Consider simple code :
#include<iostream>
struct A {
operator double(){
std::cout<<"Conversion function double chosen."<<std::endl;
return 1.1;
}
operator char(){
std::cout<<"Conversion function char chosen."<<std::endl;
return 'a';
}
} a;
void foo(int){}
void foo (char){}
int main() {
foo(a);
}
Above code works fine, and as expected gcc, clang and VC++ chooses foo(char)
.
Now lets modify the code little bit :
#include<iostream>
struct A {
operator double(){
std::cout<<"Conversion function double chosen."<<std::endl;
return 1.1;
}
operator char(){
std::cout<<"Conversion function char chosen."<<std::endl;
return 'a';
}
} a;
void foo(int){}
void foo (double){} //parameter changed from char to double
int main() {
foo(a);
}
Now this should have choose foo(double)
, but seems only VC++ is happy with the code while clang and gcc are unhappy with the above code.
main.cpp:11:10: error: call of overloaded 'foo(A&)' is ambiguous
foo(a);
^
main.cpp:8:6: note: candidate: void foo(int)
void foo(int){}
^
main.cpp:9:6: note: candidate: void foo(double)
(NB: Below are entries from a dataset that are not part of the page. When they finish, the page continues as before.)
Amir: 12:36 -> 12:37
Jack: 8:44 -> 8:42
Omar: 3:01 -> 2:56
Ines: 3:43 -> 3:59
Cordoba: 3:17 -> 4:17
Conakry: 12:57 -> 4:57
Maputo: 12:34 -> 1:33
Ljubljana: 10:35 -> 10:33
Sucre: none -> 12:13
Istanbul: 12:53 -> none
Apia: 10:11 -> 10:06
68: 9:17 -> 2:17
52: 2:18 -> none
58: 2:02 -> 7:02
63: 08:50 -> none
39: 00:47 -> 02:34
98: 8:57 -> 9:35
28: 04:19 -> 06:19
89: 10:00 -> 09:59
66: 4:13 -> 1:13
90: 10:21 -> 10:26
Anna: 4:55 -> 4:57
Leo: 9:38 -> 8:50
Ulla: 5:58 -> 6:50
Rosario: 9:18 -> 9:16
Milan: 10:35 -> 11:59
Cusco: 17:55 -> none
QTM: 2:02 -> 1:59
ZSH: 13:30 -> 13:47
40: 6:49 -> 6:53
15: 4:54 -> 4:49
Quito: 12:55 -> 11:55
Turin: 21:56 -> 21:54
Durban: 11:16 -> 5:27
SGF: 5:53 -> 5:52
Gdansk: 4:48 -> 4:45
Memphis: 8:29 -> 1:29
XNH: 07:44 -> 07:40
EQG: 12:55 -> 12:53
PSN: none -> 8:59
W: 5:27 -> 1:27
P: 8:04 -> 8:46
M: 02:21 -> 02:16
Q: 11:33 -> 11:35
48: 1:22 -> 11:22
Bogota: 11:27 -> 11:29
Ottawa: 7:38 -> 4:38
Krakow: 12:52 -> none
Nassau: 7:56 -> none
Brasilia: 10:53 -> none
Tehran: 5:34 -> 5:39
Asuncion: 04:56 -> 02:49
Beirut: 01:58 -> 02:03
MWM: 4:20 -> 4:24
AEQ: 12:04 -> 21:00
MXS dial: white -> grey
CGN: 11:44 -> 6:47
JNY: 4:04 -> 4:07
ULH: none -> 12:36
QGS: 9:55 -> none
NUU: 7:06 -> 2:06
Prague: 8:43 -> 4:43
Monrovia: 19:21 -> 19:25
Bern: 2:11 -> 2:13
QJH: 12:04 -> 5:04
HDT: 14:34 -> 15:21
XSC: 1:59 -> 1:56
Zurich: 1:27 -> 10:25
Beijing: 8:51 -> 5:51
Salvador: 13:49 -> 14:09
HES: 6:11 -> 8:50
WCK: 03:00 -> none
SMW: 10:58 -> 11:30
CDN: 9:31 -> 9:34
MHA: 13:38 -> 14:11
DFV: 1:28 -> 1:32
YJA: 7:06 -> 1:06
void foo (double){} //parameter changed from char to double
^
Can anyone explain why above code fails? or is it bug?.
One more question: Do gcc and clang share code of overload resolution?
A -> char
is A -> char
.
A -> int
is A -> char -> int
(because char
to int
is a promotion and so beats the double
to int
conversion).
A -> double
is A -> double
.
Two user-defined conversion sequences are only comparable if they involve the same user-defined conversion function. Thus, A -> char
is a better conversion sequence than A -> int
, so your first case is unambiguous. Neither A -> int
nor A -> double
is better than the other, so the second case is ambiguous.